In Search of the Okapi eBook

Ernest Glanville
This eBook from the Gutenberg Project consists of approximately 380 pages of information about In Search of the Okapi.

In Search of the Okapi eBook

Ernest Glanville
This eBook from the Gutenberg Project consists of approximately 380 pages of information about In Search of the Okapi.

“We shot it last night, and its mate in the afternoon.”

Then he pulled Venning to his feet and shook him.  “Believe he’s gone off his head.”

“I’ve not,” said Venning; and he held out a blood-stained hand to Mr. Hume, who took it with a great happy laugh.  “Have you seen a beast like that before, Muata?”

“Any one would think,” said Compton, “that nothing had happened—­ that we had not been lost, and that he had not brought us into this mess.”

“Steady,” said Mr. Hume, with a smile.

“Dick is right, sir.  If it had not been for him, I should have been dead.  I am a little bit excited now; but I will tell you all soon.  Well, Muata?”
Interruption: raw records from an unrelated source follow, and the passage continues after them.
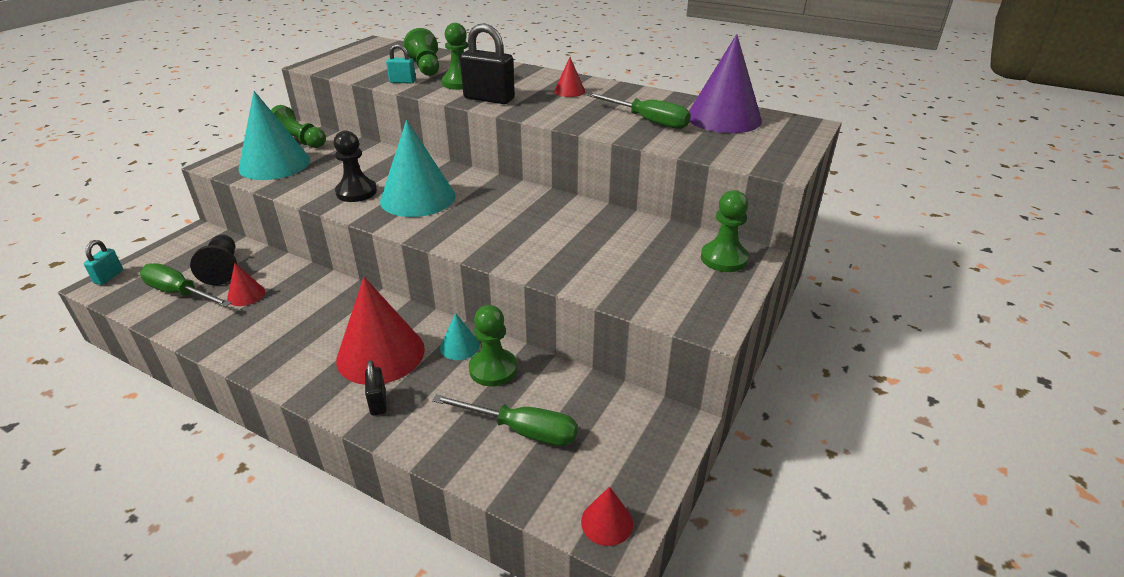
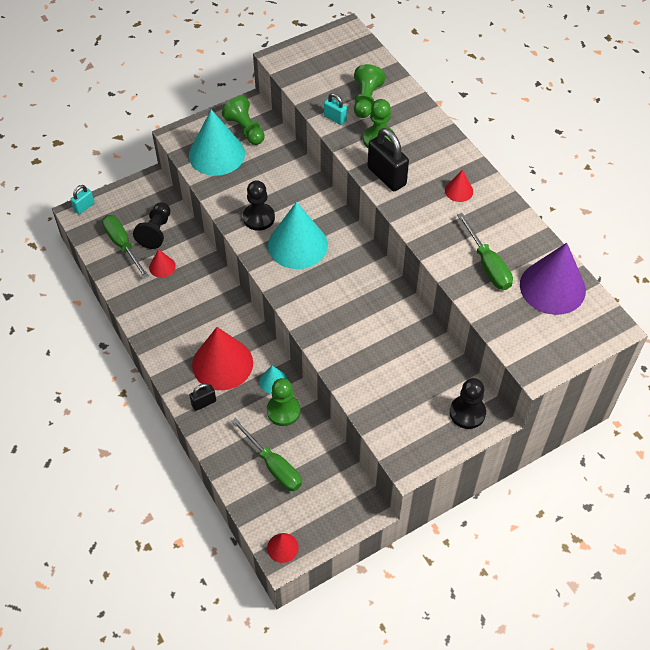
camera: 30 degrees right, 20 degrees up
black padlock [365,360,386,416] -> black padlock turned 45 degrees clockwise [189,383,216,411]
green pawn [701,190,749,272] -> black pawn [450,378,486,429]

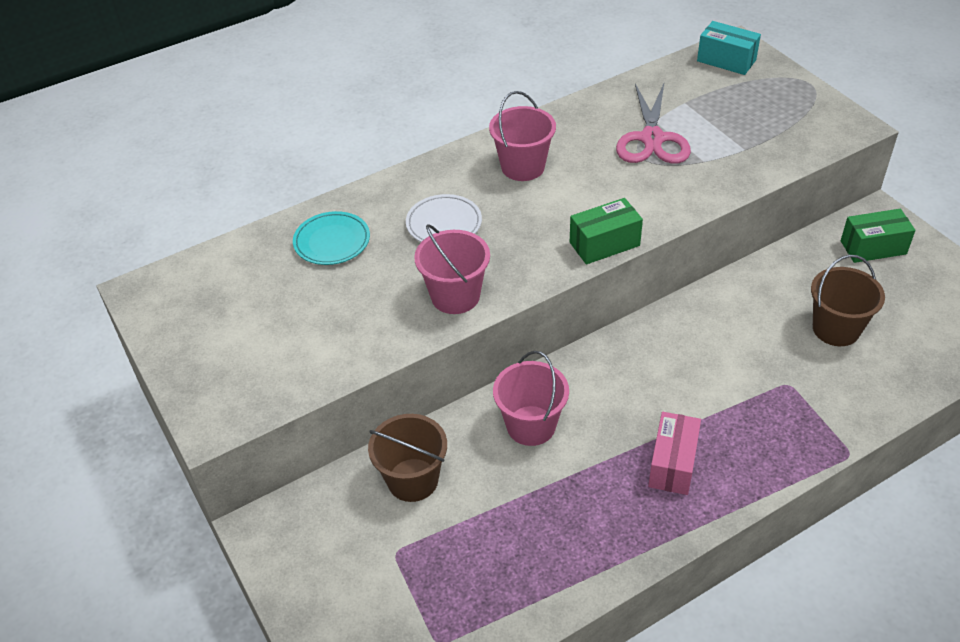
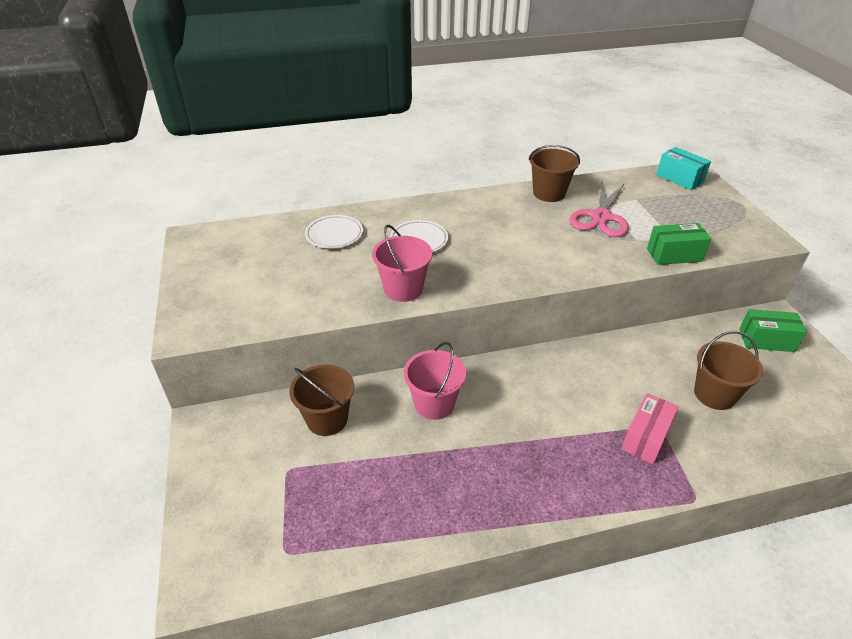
camera: 15 degrees right, 5 degrees down
turquoise plate [293,211,370,265] -> white plate [305,215,363,249]
pink bucket [489,91,556,181] -> none
green box [570,198,643,264] -> green box moved to [647,223,711,265]
pink box [648,412,701,495] -> pink box moved to [621,393,678,464]
none -> brown bucket [529,145,580,202]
“Wow!” exclaimed the chief, who had been talking with the river-man.  “One of these I have seen, and he also.  It was a great thing to kill two; of all things that walk they are the fiercest.”

“And I am very thirsty,” said Compton.

“Their home is in the trees,” continued Muata.

Venning nodded.  “Leo arboriensis.”

“Venningii,” added Compton, as he took his lips from a water-bottle.  “And now we’ll have breakfast, if you don’t mind.”

CHAPTER XIV

THE OVERHEAD PATH

“We were stopped by ants,” said Mr. Hume, in explanation.

“By ants!”

“No less.  I missed you not long after we had started, and passed the word on to the others to turn back.  And in the mean time an army of marching ants had cut the line of communications.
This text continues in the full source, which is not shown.